Philadelphia (/ˌfɪləˈdɛlfiə/) is the largest city in the Commonwealth of Pennsylvania and the fifth-most populous in the United States, with an estimated population in 2014 of 1,560,297. In the Northeastern United States, at the confluence of the Delaware and Schuylkill rivers, Philadelphia is the economic and cultural anchor of the Delaware Valley, a metropolitan area home to 7.2 million people and the eighth-largest combined statistical area in the United States.
In 1682, William Penn founded the city to serve as capital of the Pennsylvania Colony. Philadelphia played an instrumental role in the American Revolution as a meeting place for the Founding Fathers of the United States, who signed the Declaration of Independence in 1776 and the Constitution in 1787. Philadelphia was one of the nation's capitals in the Revolutionary War, and served as temporary U.S. capital while Washington, D.C., was under construction. In the 19th century, Philadelphia became a major industrial center and railroad hub that grew from an influx of European immigrants. It became a prime destination for African-Americans in the Great Migration and surpassed two million occupants by 1950.

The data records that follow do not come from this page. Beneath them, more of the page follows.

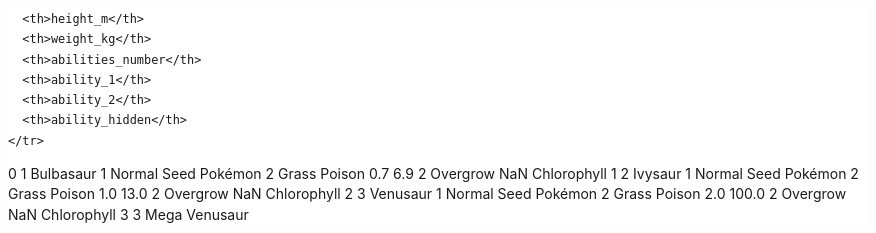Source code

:       <th>height_m</th>
      <th>weight_kg</th>
      <th>abilities_number</th>
      <th>ability_1</th>
      <th>ability_2</th>
      <th>ability_hidden</th>
    </tr>
  </thead>
  <tbody>
    <tr>
      <th>0</th>
      <td>1</td>
      <td>Bulbasaur</td>
      <td>1</td>
      <td>Normal</td>
      <td>Seed Pokémon</td>
      <td>2</td>
      <td>Grass</td>
      <td>Poison</td>
      <td>0.7</td>
      <td>6.9</td>
      <td>2</td>
      <td>Overgrow</td>
      <td>NaN</td>
      <td>Chlorophyll</td>
    </tr>
    <tr>
      <th>1</th>
      <td>2</td>
      <td>Ivysaur</td>
      <td>1</td>
      <td>Normal</td>
      <td>Seed Pokémon</td>
      <td>2</td>
      <td>Grass</td>
      <td>Poison</td>
      <td>1.0</td>
      <td>13.0</td>
      <td>2</td>
      <td>Overgrow</td>
      <td>NaN</td>
      <td>Chlorophyll</td>
    </tr>
    <tr>
      <th>2</th>
      <td>3</td>
      <td>Venusaur</td>
      <td>1</td>
      <td>Normal</td>
      <td>Seed Pokémon</td>
      <td>2</td>
      <td>Grass</td>
      <td>Poison</td>
      <td>2.0</td>
      <td>100.0</td>
      <td>2</td>
      <td>Overgrow</td>
      <td>NaN</td>
      <td>Chlorophyll</td>
    </tr>
    <tr>
      <th>3</th>
      <td>3</td>
      <td>Mega Venusaur</td>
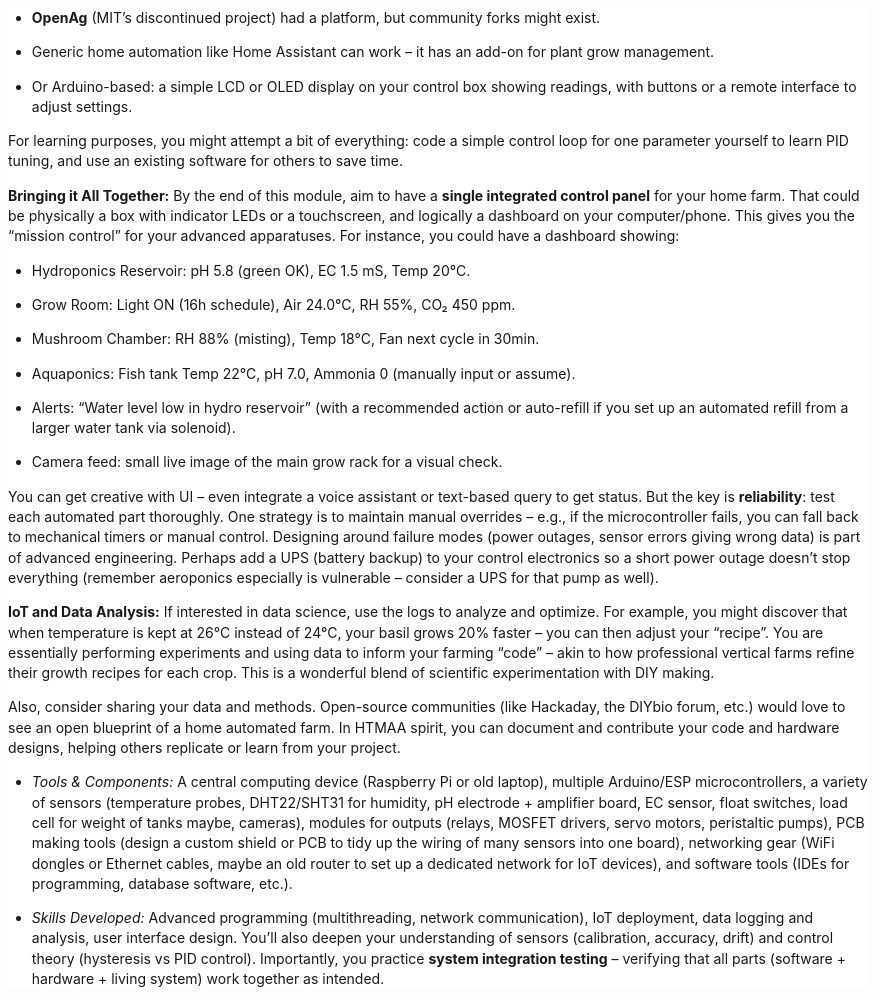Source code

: - **OpenAg** (MIT’s discontinued project) had a platform, but community forks might exist.
    
- Generic home automation like Home Assistant can work – it has an add-on for plant grow management.
    
- Or Arduino-based: a simple LCD or OLED display on your control box showing readings, with buttons or a remote interface to adjust settings.
    

For learning purposes, you might attempt a bit of everything: code a simple control loop for one parameter yourself to learn PID tuning, and use an existing software for others to save time.

**Bringing it All Together:** By the end of this module, aim to have a **single integrated control panel** for your home farm. That could be physically a box with indicator LEDs or a touchscreen, and logically a dashboard on your computer/phone. This gives you the “mission control” for your advanced apparatuses. For instance, you could have a dashboard showing:

- Hydroponics Reservoir: pH 5.8 (green OK), EC 1.5 mS, Temp 20°C.
    
- Grow Room: Light ON (16h schedule), Air 24.0°C, RH 55%, CO₂ 450 ppm.
    
- Mushroom Chamber: RH 88% (misting), Temp 18°C, Fan next cycle in 30min.
    
- Aquaponics: Fish tank Temp 22°C, pH 7.0, Ammonia 0 (manually input or assume).
    
- Alerts: “Water level low in hydro reservoir” (with a recommended action or auto-refill if you set up an automated refill from a larger water tank via solenoid).
    
- Camera feed: small live image of the main grow rack for a visual check.
    

You can get creative with UI – even integrate a voice assistant or text-based query to get status. But the key is **reliability**: test each automated part thoroughly. One strategy is to maintain manual overrides – e.g., if the microcontroller fails, you can fall back to mechanical timers or manual control. Designing around failure modes (power outages, sensor errors giving wrong data) is part of advanced engineering. Perhaps add a UPS (battery backup) to your control electronics so a short power outage doesn’t stop everything (remember aeroponics especially is vulnerable – consider a UPS for that pump as well).

**IoT and Data Analysis:** If interested in data science, use the logs to analyze and optimize. For example, you might discover that when temperature is kept at 26°C instead of 24°C, your basil grows 20% faster – you can then adjust your “recipe”. You are essentially performing experiments and using data to inform your farming “code” – akin to how professional vertical farms refine their growth recipes for each crop. This is a wonderful blend of scientific experimentation with DIY making.

Also, consider sharing your data and methods. Open-source communities (like Hackaday, the DIYbio forum, etc.) would love to see an open blueprint of a home automated farm. In HTMAA spirit, you can document and contribute your code and hardware designs, helping others replicate or learn from your project.

- _Tools & Components:_ A central computing device (Raspberry Pi or old laptop), multiple Arduino/ESP microcontrollers, a variety of sensors (temperature probes, DHT22/SHT31 for humidity, pH electrode + amplifier board, EC sensor, float switches, load cell for weight of tanks maybe, cameras), modules for outputs (relays, MOSFET drivers, servo motors, peristaltic pumps), PCB making tools (design a custom shield or PCB to tidy up the wiring of many sensors into one board), networking gear (WiFi dongles or Ethernet cables, maybe an old router to set up a dedicated network for IoT devices), and software tools (IDEs for programming, database software, etc.).
    
- _Skills Developed:_ Advanced programming (multithreading, network communication), IoT deployment, data logging and analysis, user interface design. You’ll also deepen your understanding of sensors (calibration, accuracy, drift) and control theory (hysteresis vs PID control). Importantly, you practice **system integration testing** – verifying that all parts (software + hardware + living system) work together as intended.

Based on the similar shifts underway the nation's economy after 1960, Philadelphia experienced a loss of manufacturing companies and jobs to lower taxed regions of the USA and often overseas. As a result, the economic base of Philadelphia, which had historically been manufacturing, declined significantly. In addition, consolidation in several American industries (retailing, financial services and health care in particular) reduced the number of companies headquartered in Philadelphia. The economic impact of these changes would reduce Philadelphia's tax base and the resources of local government. Philadelphia struggled through a long period of adjustment to these economic changes, coupled with significant demographic change as wealthier residents moved into the nearby suburbs and more immigrants moved into the city. The city in fact approached bankruptcy in the late 1980s. Revitalization began in the 1990s, with gentrification turning around many neighborhoods and reversing its decades-long trend of population loss.
The area's many universities and colleges make Philadelphia a top international study destination, as the city has evolved into an educational and economic hub. With a gross domestic product of $388 billion, Philadelphia ranks ninth among world cities and fourth in the nation. Philadelphia is the center of economic activity in Pennsylvania and is home to seven Fortune 1000 companies. The Philadelphia skyline is growing, with several nationally prominent skyscrapers. The city is known for its arts, culture, and history, attracting over 39 million domestic tourists in 2013. Philadelphia has more outdoor sculptures and murals than any other American city, and Fairmount Park is the largest landscaped urban park in the world. The 67 National Historic Landmarks in the city helped account for the $10 billion generated by tourism. Philadelphia is the birthplace of the United States Marine Corps, and is also the home of many U.S. firsts, including the first library (1731), first hospital (1751) and medical school (1765), first Capitol (1777), first stock exchange (1790), first zoo (1874), and first business school (1881). Philadelphia is the only World Heritage City in the United States.